Local governments' constitutional mandate is intricately interwoven with the country's greater fiscal framework and it is a given that the available funds play a determining factor in this.
The money is, however, predominantly squandered through corruption and incompetence, which are the ANC government's own making.
No municipality can invest in infrastructure development, maintenance or social upliftment programmes without money.

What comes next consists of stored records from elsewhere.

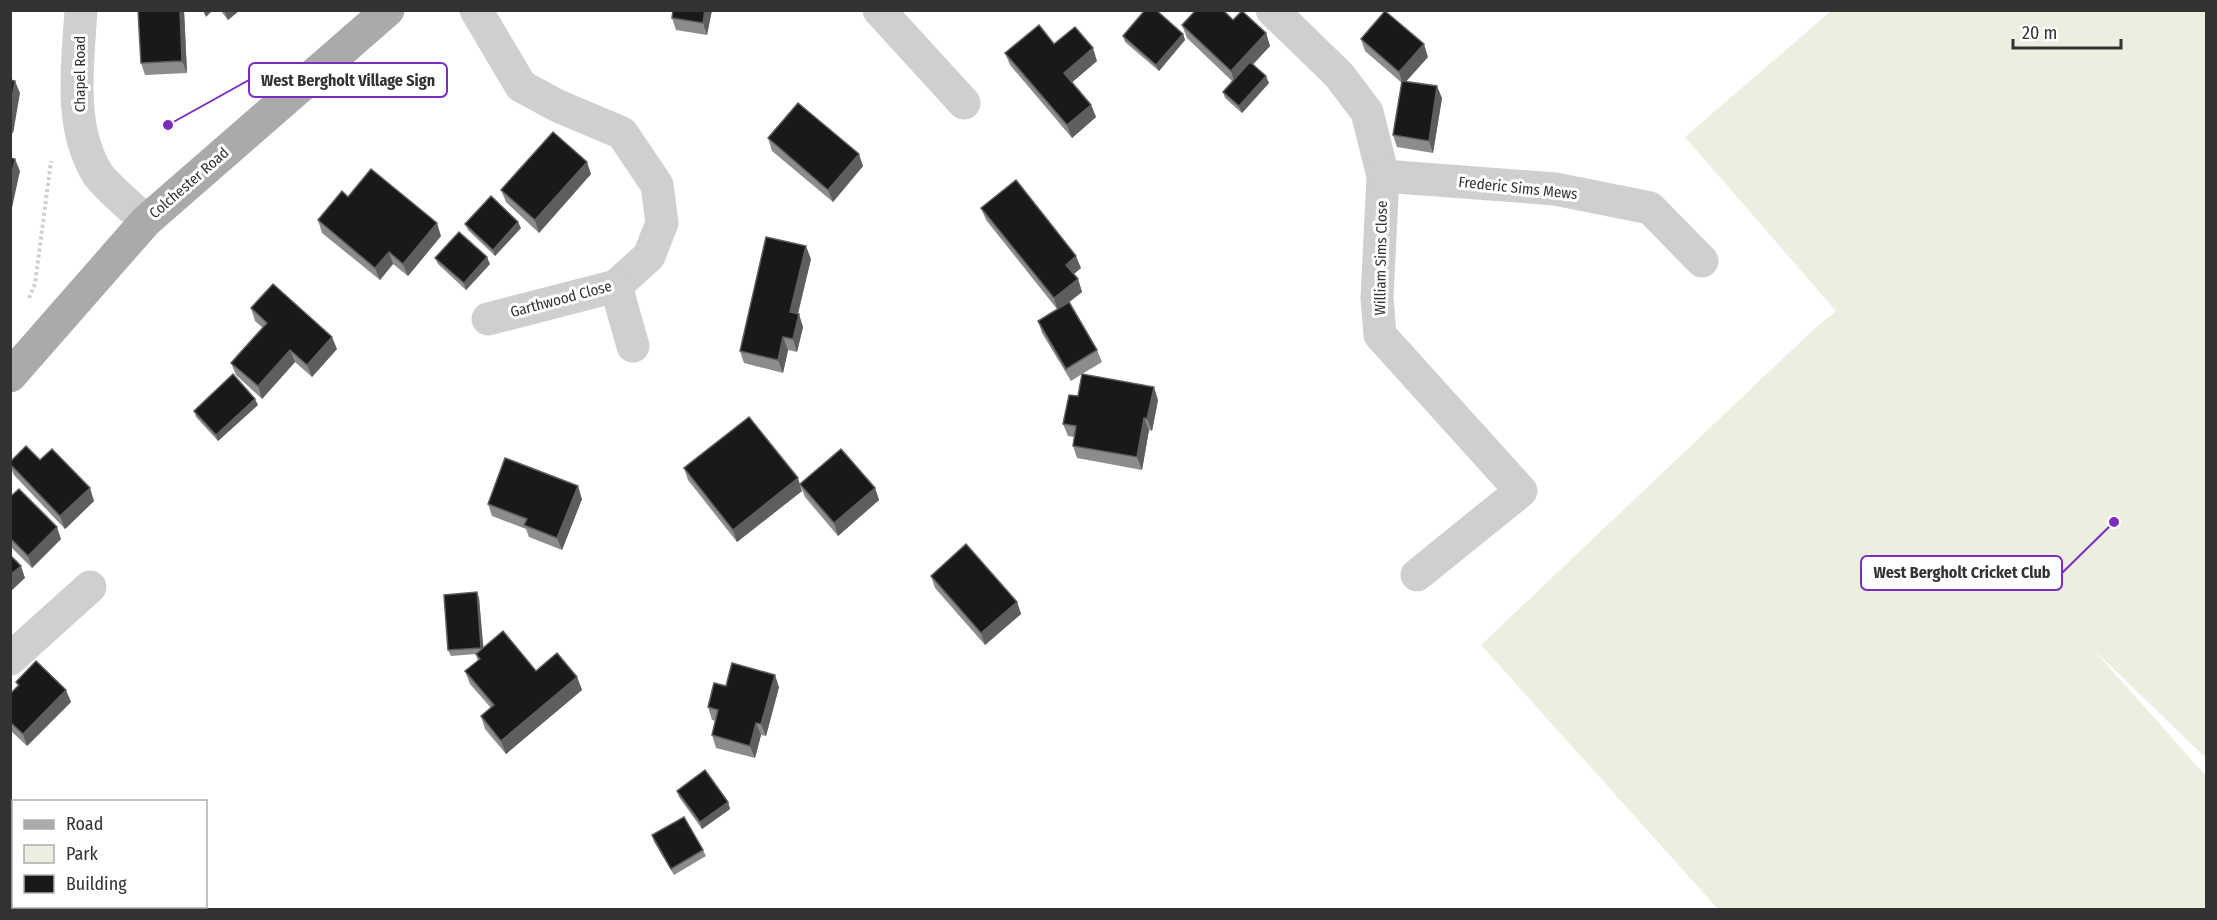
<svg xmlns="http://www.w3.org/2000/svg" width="2217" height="920" viewBox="0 0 2217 920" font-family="'Fira Sans Condensed',sans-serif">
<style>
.green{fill:#ebefdf}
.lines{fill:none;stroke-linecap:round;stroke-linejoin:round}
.path{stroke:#cfcfcf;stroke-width:4;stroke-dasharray:3 3;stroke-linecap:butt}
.minor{stroke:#cfcfcf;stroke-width:33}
.major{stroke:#aaa;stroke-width:33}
.wall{fill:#8c8c8c}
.shaded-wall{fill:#5e5e5e}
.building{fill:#191919;stroke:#5e5e5e;stroke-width:1.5}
.labels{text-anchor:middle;stroke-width:6;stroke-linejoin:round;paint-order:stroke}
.street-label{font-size:15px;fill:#323232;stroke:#fff}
.leader{fill:none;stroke:#7b2cbf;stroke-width:2}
.callout-dot{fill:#7b2cbf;stroke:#fff;stroke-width:2}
.callout{fill:#fff;stroke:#7b2cbf;stroke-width:2}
.callout-label{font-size:16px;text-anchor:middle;font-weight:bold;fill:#323232}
</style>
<rect width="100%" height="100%" fill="#fff"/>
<polygon class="green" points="1831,11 2206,11 2206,758 2093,649 2206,776 2206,774 2206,909 1718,909 1481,645 1812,331 1836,311 1685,137"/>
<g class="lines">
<polyline class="path" points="29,298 35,284 51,161"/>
<g class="minor">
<path d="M81,10c-3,53 -13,115 16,163 9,14 36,35 49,48"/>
<polyline points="476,10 521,86 558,106 622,133 657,185 662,223 649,256 616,286 488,319"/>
<polyline points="879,10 964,103"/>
<polyline points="1272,10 1339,75 1367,112 1383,176 1377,298 1380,335 1521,491 1417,575"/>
<polyline points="1383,176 1555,189 1650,208 1702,261"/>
<polyline points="616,286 633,346"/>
<polyline points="10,659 90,587"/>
<polyline points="10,869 14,872"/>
<polyline points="47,906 50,910"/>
</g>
<polyline class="major" points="10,376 146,221 388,10"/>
</g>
<g class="wall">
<polygon points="138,10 184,10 187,73 145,75 141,63"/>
<polygon points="220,10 240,10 228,20"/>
<polygon points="673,10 712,10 707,35 676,30 672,18"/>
<polygon points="1233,20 1266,33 1270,46 1253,64 1269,83 1242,113 1225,98 1223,92 1232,81 1187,38 1182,25"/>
<polygon points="1183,34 1185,40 1159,71 1125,42 1123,36"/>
<polygon points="1361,39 1428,57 1406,81 1442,98 1433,153 1397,147 1393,135 1402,83 1365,51"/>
<polygon points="1054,44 1097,61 1072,82 1091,105 1096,117 1072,138 1010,65 1005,53"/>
<polygon points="768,138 863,166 833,202 772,151"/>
<polygon points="591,174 539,233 506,202 501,190"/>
<polygon points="981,208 1081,268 1074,274 1078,279 1082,292 1069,302 1097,350 1102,362 1082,374 1158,400 1152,431 1149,430 1142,470 1077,458 1073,446 1074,437 1068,436 1063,424 1078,396 1082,374 1071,381 1042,333 1038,321 1057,309 986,220"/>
<polygon points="318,220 441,236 408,276 393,264 380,280 322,233"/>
<polygon points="465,224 521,228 495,256 468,230"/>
<polygon points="435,258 490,264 466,290 438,264"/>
<polygon points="811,259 798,314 803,327 797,352 788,350 783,373 744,363 740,351"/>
<polygon points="251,308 337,349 312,377 295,362 262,399 236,375 231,363 263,328 255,321"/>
<polygon points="258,405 218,441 196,417 194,411"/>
<polygon points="40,460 94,501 65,529 14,475 10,466 10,462"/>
<polygon points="684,468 802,491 737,542 688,480"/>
<polygon points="800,484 875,488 879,500 838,536 805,497"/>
<polygon points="10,497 61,539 32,568 10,546"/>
<polygon points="582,499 562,550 529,537 526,529 492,516 488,504"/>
<polygon points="931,576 1017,602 1021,614 985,645 935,588"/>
<polygon points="477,592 479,598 483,648 536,671 577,677 582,690 506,754 485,729 481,716 491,708 470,684 465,671 478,661 476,654 451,656 448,650"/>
<polygon points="16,682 71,702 27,746 10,730 10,694 18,687"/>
<polygon points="726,686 779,687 766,736 761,735 755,758 716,748 712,735 716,721 712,720 708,707"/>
<polygon points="677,791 728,802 730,809 702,829 679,797"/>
<polygon points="652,835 703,850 706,856 674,875 654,842"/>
</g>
<g class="shaded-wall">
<polygon points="180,10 184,10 187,73 182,61"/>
<polygon points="203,10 213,10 206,17"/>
<polygon points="224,10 240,10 228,20"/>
<polygon points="705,10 712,10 707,35 703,23"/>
<polygon points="1266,33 1270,46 1235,84 1231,71"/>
<polygon points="1183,34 1185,40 1159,71 1156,65"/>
<polygon points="1424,44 1428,57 1403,85 1399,72"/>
<polygon points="1093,48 1097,61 1069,85 1064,73"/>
<polygon points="1266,76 1269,83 1242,113 1239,106"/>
<polygon points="15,81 20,93 13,134 10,127 10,109"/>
<polygon points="1437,86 1442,98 1433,153 1429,141"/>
<polygon points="1091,105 1096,117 1072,138 1067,125"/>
<polygon points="859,154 863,166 833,202 828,190"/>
<polygon points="15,159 20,171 10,217 10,182"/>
<polygon points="587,162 591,174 539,233 535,220"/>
<polygon points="518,222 521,228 495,256 493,250"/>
<polygon points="437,223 441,236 408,276 403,264"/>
<polygon points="806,246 811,259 795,325 790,312"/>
<polygon points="389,252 393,264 380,280 375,268"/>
<polygon points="1076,256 1081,268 1070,277 1066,265"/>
<polygon points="487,257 490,264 466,290 464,283"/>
<polygon points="1078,279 1082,292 1058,311 1054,298"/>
<polygon points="799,314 803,327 797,352 793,339"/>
<polygon points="332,337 337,349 312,377 307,365"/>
<polygon points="783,337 788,350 783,373 778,360"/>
<polygon points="290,350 295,362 262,399 258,386"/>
<polygon points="1154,387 1158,400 1152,431 1147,419"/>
<polygon points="255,399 258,405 218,441 216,435"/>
<polygon points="1144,418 1149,430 1142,470 1137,457"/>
<polygon points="798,478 802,491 737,542 733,530"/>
<polygon points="578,486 582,499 562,550 557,538"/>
<polygon points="90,488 94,501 65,529 60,516"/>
<polygon points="875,488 879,500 838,536 834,523"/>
<polygon points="57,527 61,539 32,568 28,556"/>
<polygon points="21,566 25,578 10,592 10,575"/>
<polygon points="477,592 479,598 484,654 481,648"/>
<polygon points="1017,602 1021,614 985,645 981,633"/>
<polygon points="775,675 779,687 766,736 761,724"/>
<polygon points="577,677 582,690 506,754 501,741"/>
<polygon points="66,690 71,702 27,746 23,734"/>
<polygon points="756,723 761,735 755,758 750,746"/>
<polygon points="728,802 730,809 702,829 700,822"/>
</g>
<g class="building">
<polygon points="138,10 180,10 182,61 141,63"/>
<polygon points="673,10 705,10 703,23 672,18"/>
<polygon points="1145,10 1156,10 1183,34 1156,65 1123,36"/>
<polygon points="1196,10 1223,10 1233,20 1242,11 1266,33 1231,71 1182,25"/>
<polygon points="1385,11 1424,44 1399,72 1361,39"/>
<polygon points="1039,25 1054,44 1075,27 1093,48 1064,73 1091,105 1067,125 1005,53"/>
<polygon points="1250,62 1266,76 1239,106 1223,92"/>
<polygon points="10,80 15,81 10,109"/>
<polygon points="1402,81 1437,86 1429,141 1393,135"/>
<polygon points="798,103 859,154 828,190 768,138"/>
<polygon points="553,132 587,162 535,220 501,190"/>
<polygon points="10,158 15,159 10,182"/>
<polygon points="371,169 437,223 403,264 389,252 375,268 318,220 342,191 348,197"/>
<polygon points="1016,180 1076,256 1066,265 1078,279 1054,298 981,208"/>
<polygon points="491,196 518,222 493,250 465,224"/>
<polygon points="459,232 487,257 464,283 435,258"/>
<polygon points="766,237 806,246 790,312 799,314 793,339 783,337 778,360 740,351"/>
<polygon points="273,284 332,337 307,365 290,350 258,386 231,363 267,323 251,308"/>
<polygon points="1069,302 1097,350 1066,369 1038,321"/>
<polygon points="233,374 255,399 216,435 194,411"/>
<polygon points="1082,374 1154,387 1147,419 1144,418 1137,457 1073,446 1076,426 1063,424 1069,395 1078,396"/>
<polygon points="749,417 798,478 733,530 684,468"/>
<polygon points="26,446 40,460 52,449 90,488 60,516 10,464 10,462"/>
<polygon points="841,449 875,488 834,523 800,484"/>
<polygon points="505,458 578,486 557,538 524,525 527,519 488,504"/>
<polygon points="19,489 57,527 28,556 10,538 10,497"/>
<polygon points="966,544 1017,602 981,633 931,576"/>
<polygon points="10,555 21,566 10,575"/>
<polygon points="477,592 481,648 448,650 444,595"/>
<polygon points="503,631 536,671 557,653 577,677 501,741 481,716 494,705 465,671 480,659 476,654"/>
<polygon points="36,661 66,690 23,734 10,722 10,694 19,685 16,682"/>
<polygon points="732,663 775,675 761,724 756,723 750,746 712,735 718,710 708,707 714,683 726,686"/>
<polygon points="705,770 728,802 700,822 677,791"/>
<polygon points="684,817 703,850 671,869 652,835"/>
</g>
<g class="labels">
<g class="street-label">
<text transform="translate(80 74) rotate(-90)" y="5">Chapel Road</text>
<text transform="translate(189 183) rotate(-41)" y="5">Colchester Road</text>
<text transform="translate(1518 188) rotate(6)" y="5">Frederic Sims Mews</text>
<text transform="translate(1381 258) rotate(-89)" y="5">William Sims Close</text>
<text transform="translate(561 299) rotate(-15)" y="5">Garthwood Close</text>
</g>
</g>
<path class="leader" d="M168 125L249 80M2114 522L2062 573"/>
<g class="callout-dot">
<circle cx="168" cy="125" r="6"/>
<circle cx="2114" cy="522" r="6"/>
</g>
<g class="callout">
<rect x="249" y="63" width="198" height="34" rx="6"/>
<rect x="1861" y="556" width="201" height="34" rx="6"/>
</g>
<g class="callout-label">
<text x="348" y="86">West Bergholt Village Sign</text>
<text x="1962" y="578">West Bergholt Cricket Club</text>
</g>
<rect width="2217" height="920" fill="none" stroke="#323232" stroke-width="24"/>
<rect x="12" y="800" width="195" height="108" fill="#ffffff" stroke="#adadad" stroke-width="1.5"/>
<rect x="24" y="820" width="30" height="9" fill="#aaaaaa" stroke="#adadad" stroke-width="1.5"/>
<text x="66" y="830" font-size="18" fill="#323232">Road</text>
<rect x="24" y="845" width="30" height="18" fill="#ebefdf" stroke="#adadad" stroke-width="1.5"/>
<text x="66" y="860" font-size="18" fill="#323232">Park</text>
<rect x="24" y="875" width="30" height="18" fill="#191919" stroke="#adadad" stroke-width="1.5"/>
<text x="66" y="890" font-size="18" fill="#323232">Building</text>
<path d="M2013 39v9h108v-9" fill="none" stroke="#323232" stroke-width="3"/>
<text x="2022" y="39" font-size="18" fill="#323232" stroke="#ffffff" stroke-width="4.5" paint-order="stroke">20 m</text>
</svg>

At the same time, municipal revenue from water and power sales is essential, but it must remain affordable. If it becomes too expensive, less affluent households simply cannot pay and it forms a vicious cycle.
At present, municipalities' debt to Eskom amounts to R57 billion. And in turn, government owes Eskom R23 billion. The total financial lifeline to Eskom already amounts to R181,5 billion.
One solution would be for the National Treasury to rather use Eskom's financial lifeline to reduce municipalities' debt to the power utility to improve their liquidity.
It could help municipalities to save millions in interest on overdrafts and will greatly improve their cashflow.
The greatest contributing factor to municipalities' money problems is still that crime syndicates control the money.
Corruption, fraud and incompetence result in taxpayers getting less and less value for money. It cannot go on like this.
African history teaches us that the countries where crime and corruption are rampant run the greatest risk for a coup. That is when the citizenry will or can no longer pay for the corruption and fraud without getting service delivery.
That is exactly what is currently busy happening in South Africa. Taxpayers are no longer satisfied with getting crumbs when buying bread.
Municipal tenderpreneurs and corrupt politicians are stealing the milk and the cream, leaving the empty milk jar for projects.
Service delivery disappears when wage bills start to exceed municipalities' total revenue.
Then government still appoints people for huge salaries while the private sector is laying people off due to the devastating effects of Covid-19 and the ANC's destruction of the economy.
The ANC has sent municipalities over the edge, it has reached a point of no return. After 30 years of ANC mismanagement, South Africans deserve a healthy and sound government that looks after their interests and money.
In his book "Wealth for All"" the author Idowu Koyenikan writes: "when money realises it is in good hands, it wants to remain and multiply in those hands". Nothing is, however, safe in the ANC's hands.